I’m a fairly mellow guy, I think. I’m not one to fly into rage when I read something online.
I have been known to scream “Oh, come ON” at my screen, though, and this CNN opinion piece on climate change made me do just that.
It’s not because I think it’s wrong. What Jane Velez-Mitchell, the writer, wants is for media to openly advocate that climate change is real and we need to do something about it. If our media can do that factually and objectively, fine. No quarrel. Knock yourselves out, folks!
What made me facepalm, multiple times, was her use of May tornadoes in the Midwest as evidence that climate change is a real, immediate threat to us all.
OMG. O, M, G.
Excuse me, Your Humble Blogger said, currently living in Kansas and having lived in Indiana, two parts of the country known as Tornado Alley, for virtually all of his life; having childhood memories of April 3, 1974, having read stories of Palm Sunday 1965 and the Tri-State Tornado which occurred well before that; just because a couple of towns in Missouri and Nebraska got blown to bits as has happened every year in the Midwest since at least when they started keeping records of this stuff–I’m supposed to consider tornadoes evidence that all of humanity is in danger unless we do something about climate change?
OMG, AYFKM? The “F” standing for “fully,” of course? 😉
I made myself read the rest of Ms. Velez-Mitchell’s article in spite of my immediate visceral reaction to that… that… well, that; but I’ll tell you right now, I didn’t want to.
See, there’s this thing about human nature: If in an argument an example used to make a point demonstrates ignorance of reality as a human being sees it, that same human being will consider the point itself equally ignorant.
And from there, from that, most human beings will read all kinds of things into the motives of those trying to claim it fact, most if not all of them, unkind.
Why is there debate about whether or not climate change is really happening? Right there is your answer.
What people have grown up with, have heard about and perhaps dealt with all their lives, is being presented as evidence not only that climate change is happening but that it’s an immediate, high-level emergency that must be dealt with right now. A crisis.
Normalcy doesn’t equal crisis in most people’s minds.
I don’t consider a bunch of tornadoes proof of anything other than life in the Midwest has its risks. My wife considers wildfires in California proof of nothing more than that Santa Ana winds fan flames quickly. She grew up there. She remembers it having fires every year.
If you tell either of us it’s proof the climate is changing and unless we do something fast we’re doomed, most likely we’ll ignore you. Your fear doesn’t equate with our facts. We think you’re trying to manipulate us. We resent it. Thoroughly.
Just so you know, this is from someone who believes climate change is real.
How much of a threat it is, is hypothetical at this point. But it is happening, and it’s wise to apply thought and resources toward determining why it’s happening, if it’s natural or man-made–I don’t buy that already being settled; little people, big Earth–if it can be stopped, if it can’t, how best to deal with it; if it can, whether or not it should be. All this should be done.
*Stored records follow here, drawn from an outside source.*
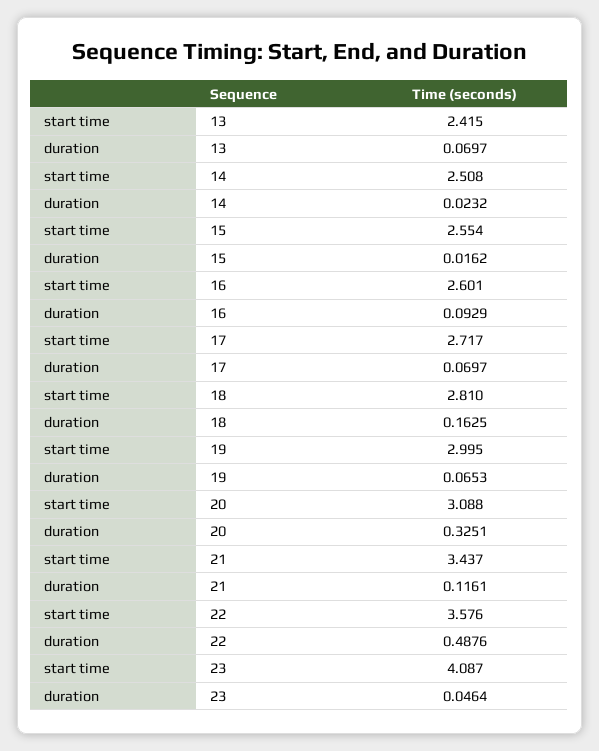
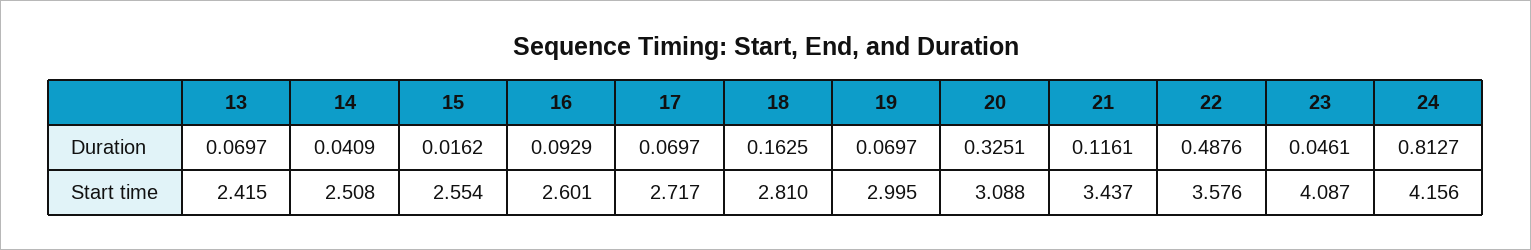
  {
    "start time": {
      "13": 2.415,
      "14": 2.508,
      "15": 2.554,
      "16": 2.601,
      "17": 2.717,
      "18": 2.81,
      "19": 2.995,
      "20": 3.088,
      "21": 3.437,
      "22": 3.576,
-     "23": 4.087
+     "23": 4.087,
+     "24": 4.156
    },
    "duration": {
      "13": 0.0697,
-     "14": 0.0232,
+     "14": 0.0409,
      "15": 0.0162,
      "16": 0.0929,
      "17": 0.0697,
      "18": 0.1625,
-     "19": 0.0653,
+     "19": 0.0697,
      "20": 0.3251,
      "21": 0.1161,
      "22": 0.4876,
-     "23": 0.0464
+     "23": 0.0461,
+     "24": 0.8127
    }
  }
But it should not be done with fear.
It should not be done with ignorance.
Manipulating people through fear and ignorance is a guaranteed, time-tested, historically-proven way NOT to get something done in the long term. Anything good, anyway.
Yet it seems today for any cause, any belief, any action, they’re the very first things our so-called leaders go for.
No wonder we’ve become so polarized as a country. No one knows what to think anymore because no one appears to know how.
I would love to see a new age of reason in this country.
Just once–let’s use climate change as an example–I would love to see someone in a high place say, “Look, whether or not we believe this is real or not is irrelevant. It’s beside the point. If there’s evidence that it is happening, wouldn’t it benefit us all to take the time and the research necessary to know how best to deal with it? Surely we’re smart enough we can do that without it costing anyone his way of life, if we think about it, if we apply ourselves to it. Why, we might find ways to improve everyone’s lives along the way whether it’s really happening or not. This doesn’t need to be a crisis. It’s simply a challenge, and any challenge we’ve faced together before, as one, we’ve met successfully, the record proves it. Nothing makes this one any different. So let’s just deal with it, as one, together. What say you?”
I’d be a lot more receptive to that approach. Wouldn’t you?